Local Physicians Ditch Insurance Billing Amid Mounting Moral Concerns

A quiet healthcare revolution is underway in several localities, as shown by the Tri-Cities medical community in Tennessee, where more local physicians have abandoned traditional insurance-based billing in favor of direct pay models, The Times News reports.

The shift, driven by mounting administrative burdens, shrinking reimbursements, and deep moral frustration, is reshaping how patients access care and how doctors practice medicine.

OB-GYN Dr. Ginger Carter is among the latest to make the leap. Carter recently transitioned her Johnson City practice to a direct pay system, a decision fueled by years of grappling with insurance company practices—most notably, the controversial process of “downcoding.”

This tactic, recently adopted by Blue Cross Blue Shield of Tennessee and soon to be implemented by Cigna Healthcare, reduces payments to providers by reclassifying submitted claims at lower reimbursement rates.

Carter’s office is a testament to the administrative toll: a thick folder labeled “APPEALS” sits on her desk, overflowing with paperwork from downcoded claims.

“Basically, I have to submit the claim at least two times, because the first time they’re going to downcode it,” Carter explained to the outlet.

Managing billing and insurance already requires three employees, and pursuing every claim would mean hiring yet another. “It’s just not sustainable,” she said.

The move to direct pay, also known as direct primary care, allows patients to pay their physicians directly, freeing providers from the labyrinth of insurance rules and reimbursement schedules.

Carter is not alone in this transition. Cardiologist Dr. Daniel O’Roark of Trinity Heart and Vascular Group adopted the model three years ago, motivated by both philosophical ideals and harsh fiscal realities.

“The reimbursements are getting less, and of course with all the inflation we’ve had over the last five years, practice costs are going up,” O’Roark noted.

For Joe Reid II, a certified physician assistant at Genesis Healthcare Center, the decision was also deeply moral. “The morality of it is a huge part of why so many people in medicine are just frustrated,” Reid said. “I was sick and tired of the insurance company being in the room with me.”
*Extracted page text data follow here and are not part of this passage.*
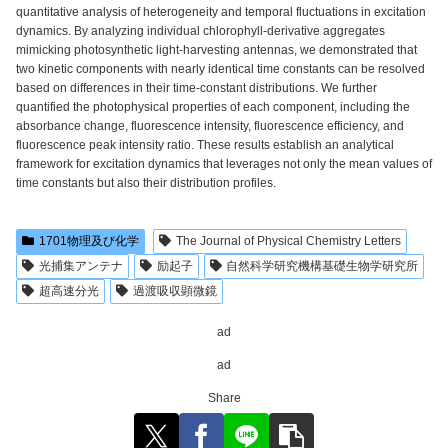
quantitative analysis of heterogeneity and temporal fluctuations in excitation
dynamics. By analyzing individual chlorophyll-derivative aggregates
mimicking photosynthetic light-harvesting antennas, we demonstrated that
two kinetic components with nearly identical time constants can be resolved
based on differences in their time-constant distributions. We further
quantified the photophysical properties of each component, including the
absorbance change, fluorescence intensity, fluorescence efficiency, and
fluorescence peak intensity ratio. These results establish an analytical
framework for excitation dynamics that leverages not only the mean values of
time constants but also their distribution profiles.
1701物理及び化学
The Journal of Physical Chemistry Letters
光捕集アンテナ
励起子
自然科学研究機構基礎生物学研究所
超高速分光
過渡吸収顕微鏡
ad
ad
Share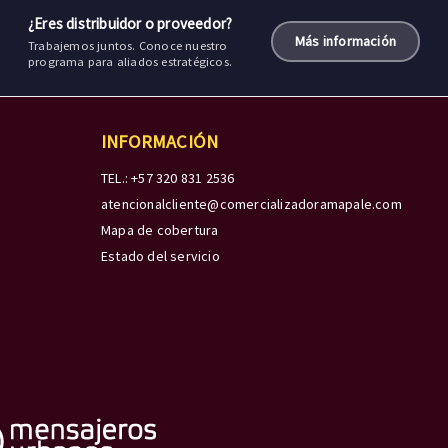
¿Eres distribuidor o proveedor?
Más información
Trabajemos juntos. Conoce nuestro
programa para aliados estratégicos.
INFORMACIÓN
TEL.: +57 320 831 2536
atencionalcliente@comercializadoramapale.com
Mapa de cobertura
Estado del servicio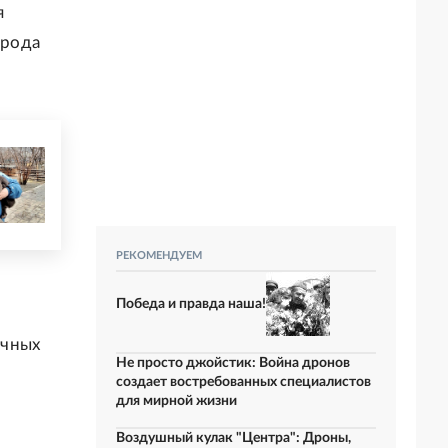
я
орода
РЕКОМЕНДУЕМ
Победа и правда наша!
ячных
Не просто джойстик: Война дронов
создает востребованных специалистов
для мирной жизни
Воздушный кулак "Центра": Дроны,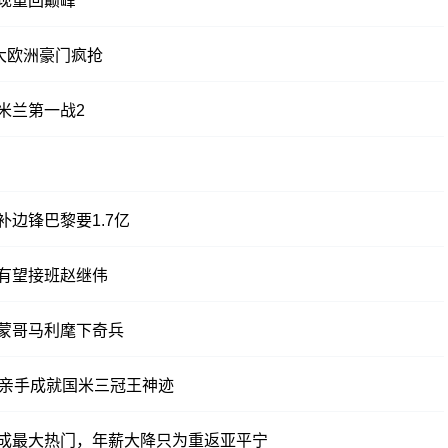
现重回巅峰
大欧洲豪门疯抢
米兰第一战2
边锋巴黎要1.7亿
有望接班赵继伟
蒙哥马利麾下奇兵
！亲手成就国米三冠王神迹
成最大热门，年薪大降只为重返亚平宁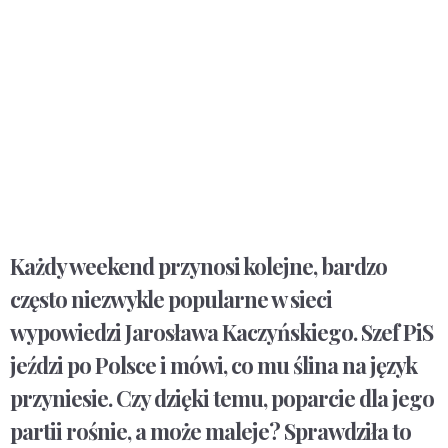
Każdy weekend przynosi kolejne, bardzo
często niezwykle popularne w sieci
wypowiedzi Jarosława Kaczyńskiego. Szef PiS
jeździ po Polsce i mówi, co mu ślina na język
przyniesie. Czy dzięki temu, poparcie dla jego
partii rośnie, a może maleje? Sprawdziła to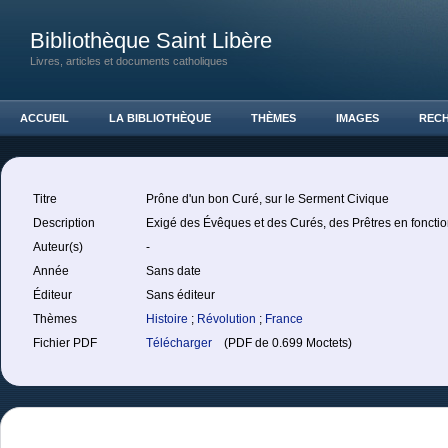
Bibliothèque Saint Libère
Livres, articles et documents catholiques
ACCUEIL
LA BIBLIOTHÈQUE
THÈMES
IMAGES
REC
Titre
Prône d'un bon Curé, sur le Serment Civique
Description
Exigé des Évêques et des Curés, des Prêtres en fonctio
Auteur(s)
-
Année
Sans date
Éditeur
Sans éditeur
Thèmes
Histoire
;
Révolution
;
France
Fichier PDF
Télécharger
(PDF de 0.699 Moctets)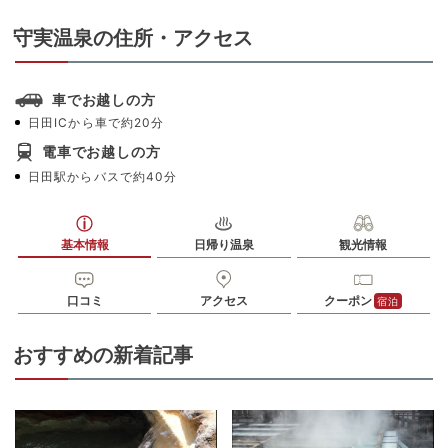
守実温泉の住所・アクセス
車でお越しの方
日田ICから車で約20分
電車でお越しの方
日田駅からバスで約40分
基本情報
日帰り温泉
観光情報
口コミ
アクセス
クーポン
宿泊
おすすめの新着記事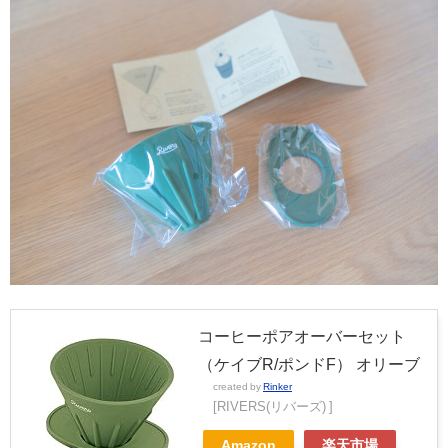
コーヒーポアオーバーセット
（ケイブR/ポンドF） オリーブ
created by
Rinker
[RIVERS(リバーズ) ]
Amazon
楽天市場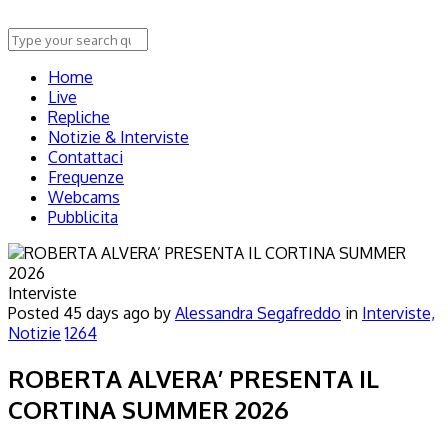
Home
Live
Repliche
Notizie & Interviste
Contattaci
Frequenze
Webcams
Pubblicita
Interviste
Posted
45 days ago
by
Alessandra Segafreddo
in
Interviste,
Notizie
1264
ROBERTA ALVERA’ PRESENTA IL
CORTINA SUMMER 2026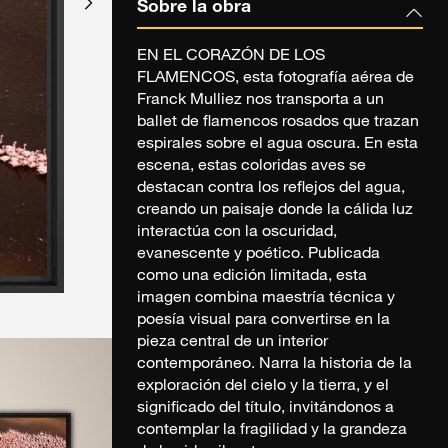
Sobre la obra
EN EL CORAZÓN DE LOS
FLAMENCOS, esta fotografía aérea de
Franck Mulliez nos transporta a un
ballet de flamencos rosados que trazan
espirales sobre el agua oscura. En esta
escena, estas coloridas aves se
destacan contra los reflejos del agua,
creando un paisaje donde la cálida luz
interactúa con la oscuridad,
evanescente y poético. Publicada
como una edición limitada, esta
imagen combina maestría técnica y
poesía visual para convertirse en la
pieza central de un interior
contemporáneo. Narra la historia de la
exploración del cielo y la tierra, y el
significado del título, invitándonos a
contemplar la fragilidad y la grandeza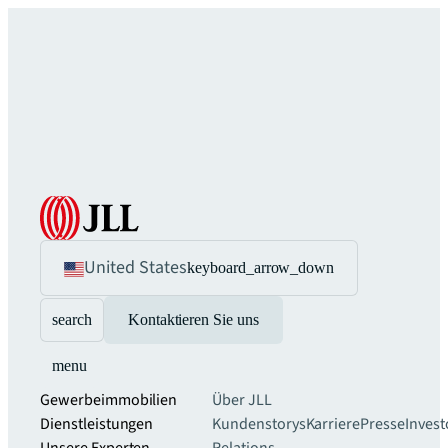
United States
keyboard_arrow_down
search
Kontaktieren Sie uns
menu
Gewerbeimmobilien
Über JLL
Dienstleistungen
Kundenstorys
Karriere
Presse
Invest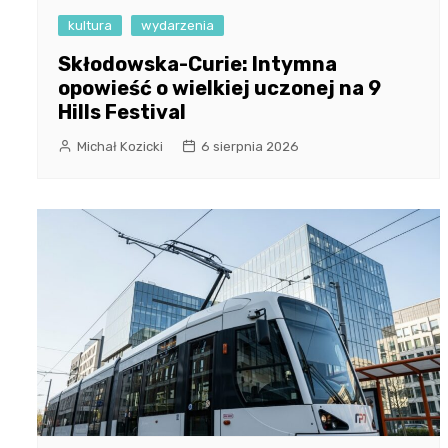
kultura
wydarzenia
Skłodowska-Curie: Intymna
opowieść o wielkiej uczonej na 9
Hills Festival
Michał Kozicki
6 sierpnia 2026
Patients, too, are noticing the difference. O’Roark reports that his patients now enjoy greater affordability, improved access, and more time with their provider. Carter has found her patients receptive, with most scheduling follow-ups under the new system.

With an estimated 2,400 practices nationwide now using direct pay—double the number from just three years ago—the trend shows no sign of slowing.

Local practitioners believe the model will continue to grow, especially as small businesses seek affordable healthcare solutions for employees. As O’Roark put it, “Now I feel like I’m practicing the best medicine of my career”.